Por outro lado, a questão afeta à diferenciação conceitual entre interrupção e suspensão da prescrição - institutos correlacionados, mas de efeitos distintos - consubstancia-se em fator imprescindível para a correta compreensão do objeto deste estudo, de modo que será tratado em capítulo próprio, ainda que singelamente, os diferentes efeitos práticos advindos de suas aplicações práticas. 


I - OS EFEITOS DA INTERRUPÇÃO E DA SUSPENSÃO DA PRESCRIÇÃO


A interrupção da prescrição determina a dilação dos prazos prescricionais, impondo-se a recontagem destes, desconsiderando-se, qualquer que seja, o período de tempo já transcorrido. Assim, ocorrendo qualquer das causas legais determinantes de sua incidência, ocorrerá a desconsideração do lapso temporal registrado, reiniciando-se a contagem do prazo prescricional a partir desse momento.

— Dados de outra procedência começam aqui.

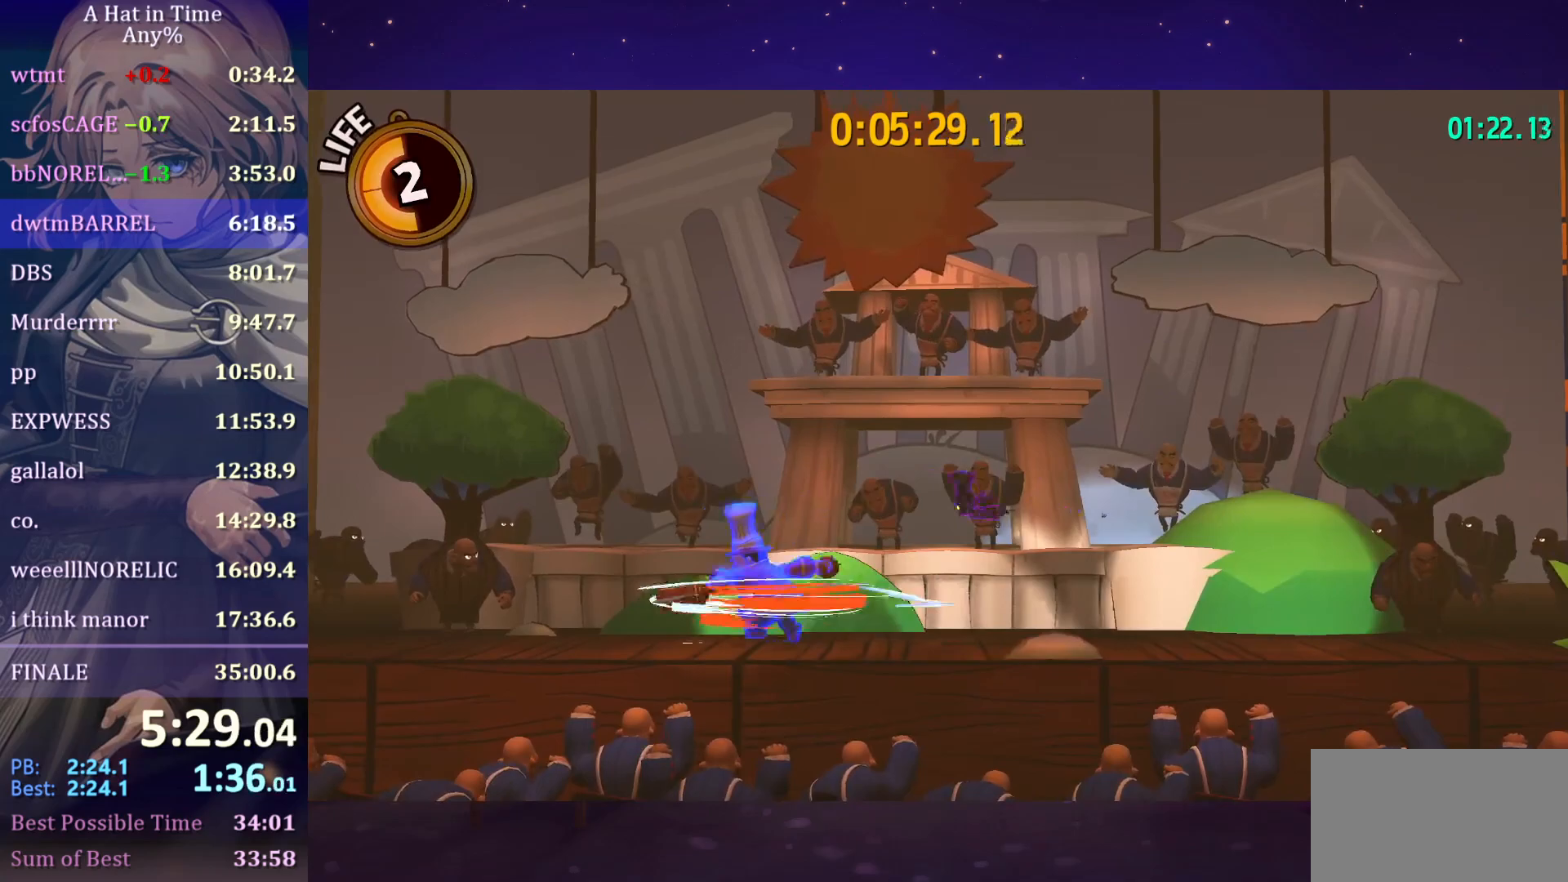
{"keys": ["d"], "mouse": [], "mouse_move": "still", "events": []}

Da mesma forma, a suspensão da prescrição também impõe a alteração na contagem dos prazos prescricionais, diferenciando-se da interrupção, no entanto, no que tange ao aproveitamento do tempo transcorrido até sua decretação. Com efeito, ao contrário do que ocorre com a interrupção, a suspensão não despreza a contagem já iniciada da prescrição, limitando-se a impedir a contagem do referido lapso temporal durante o período em que estiver ocorrendo.


Nesse passo, observa-se que a suspensão da prescrição impede a continuidade da contagem do prazo prescricional por prazo igual ao de sua duração, retomando-se a contagem, do ponto em que se encontrava, após a cessação da suspensão.


Esse também é o entendimento de LEAL, 1  citado por ROCHA FILHO (2002, p. 149), que, ao tratar das causas suspensivas e interruptivas da prescrição, demonstra que:
“Estas interrompem a prescrição já iniciada, inutilizando todo o curso já decorrido, de modo que, cessada a interrupção, a prescrição novamente se inicia; e aquelas, suspendendo, apenas, o curso prescricional, não destroem o tempo já decorrido, antes da suspensão, de modo que, cessada esta, a prescrição continua a correr, computando-se no prazo aquele tempo, ao qual se aciona o tempo restante para sua consumação.”


Depreende-se, desta forma, que a diferença fundamental entre um e outro instituto encontra-se no aproveitamento ou não do período de tempo transcorrido anteriormente à sua incidência.


II - DA POSSIBILIDADE DE REDIRECIONAMENTO DA EXECUÇÃO AOS SÓCIOS E AOS RESPONSÁVEIS TRIBUTÁRIOS


Por se tratar de tema acessório e não propriamente o objeto do presente estudo, não se farão maiores incursões acerca da possibilidade de responsabilização dos sócios ou dos responsáveis tributários por dívidas da pessoa jurídica, limitando-nos a enumerar as causas legais em que tal é possível.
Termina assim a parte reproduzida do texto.